A story of courage, defiance and betrayal in Occupied Paris, perfect for fans of All the Light We Cannot See, The Book Thief and The Guernsey Literary & Potato Peel Pie Society.
Odile Souchet is obsessed with books, and her new job at the American Library in Paris – with its thriving community of students, writers and book lovers – is a dream come true. When war is declared, the Library is determined to remain open. But then the Nazis invade Paris and everything changes.
In Occupied Paris, choices as black and white as the words on a page become a murky shade of grey – choices that will put many on the wrong side of history, and the consequences of which will echo for decades to come.
Lily is a lonely teenager desperate to escape small-town Montana. She grows close to her neighbour Odile, discovering they share the same love of language, the same longings. But as Lily uncovers more about Odile’s mysterious past, she discovers a dark secret, closely guarded and long hidden.
Based on the true Second World War story of the heroic librarians at the American Library in Paris who risked their lives during the Nazi’s war on words, The Paris Library by award-winning novelist Janet Skeslien Charles is an unforgettable story of romance, friendship, family, and of heroism found in the quietest of places.
For those of you who aren’t aware, I’m an avid reader of historical fiction, and as such, I’ve read plenty of WWII historical novels, particularly those set in Occupied Paris. The Paris Library was unlike any of these. Following Odile in her new job at the American Library in Paris, the novel offers a unique and refreshing take on the events of WWII, as seen through the lens of the library, its staff and subscribers.

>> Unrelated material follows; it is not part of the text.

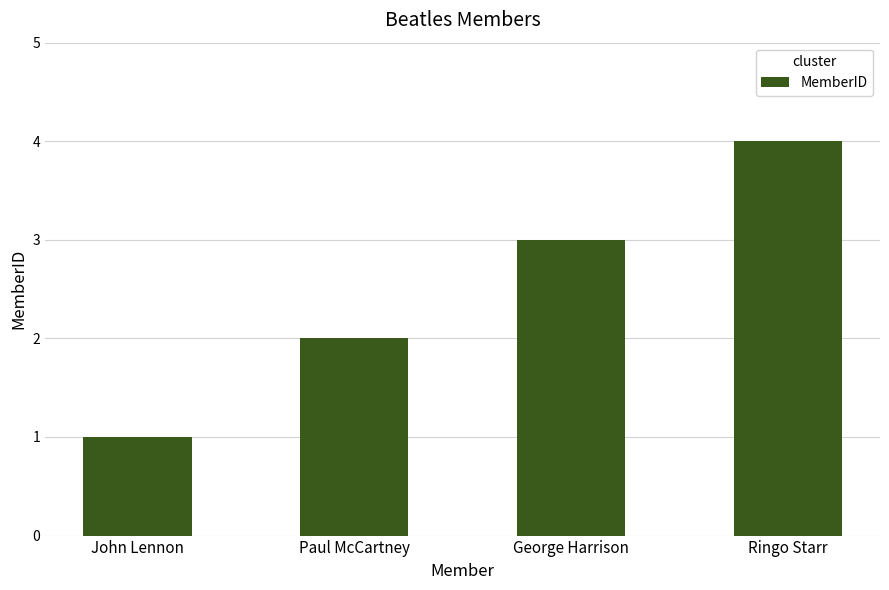

How many bars are there in total?

4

The Paris setting was vividly imagined and beautifully wrought, especially the library, which is depicted as a warm, happy, safe and enlightened place. Charles herself actually lived in Paris for over a decade and even worked at The American Library in Paris, which is certainly evident when you follow her detailed descriptions of this building and the different kinds of people who occupied it.
While the novel is filled with gorgeous settings and a delightful cast of characters – some of whom actually existed in real life – what I loved the most about The Paris Library is the way it celebrates the power of books, libraries and storytelling.
Meticulously researched, moving and utterly enchanting, The Paris Library is a heart-breaking and uplifting story that is an absolute must-read for book lovers and fans of historical fiction. Books, libraries, Paris… what’s not to love?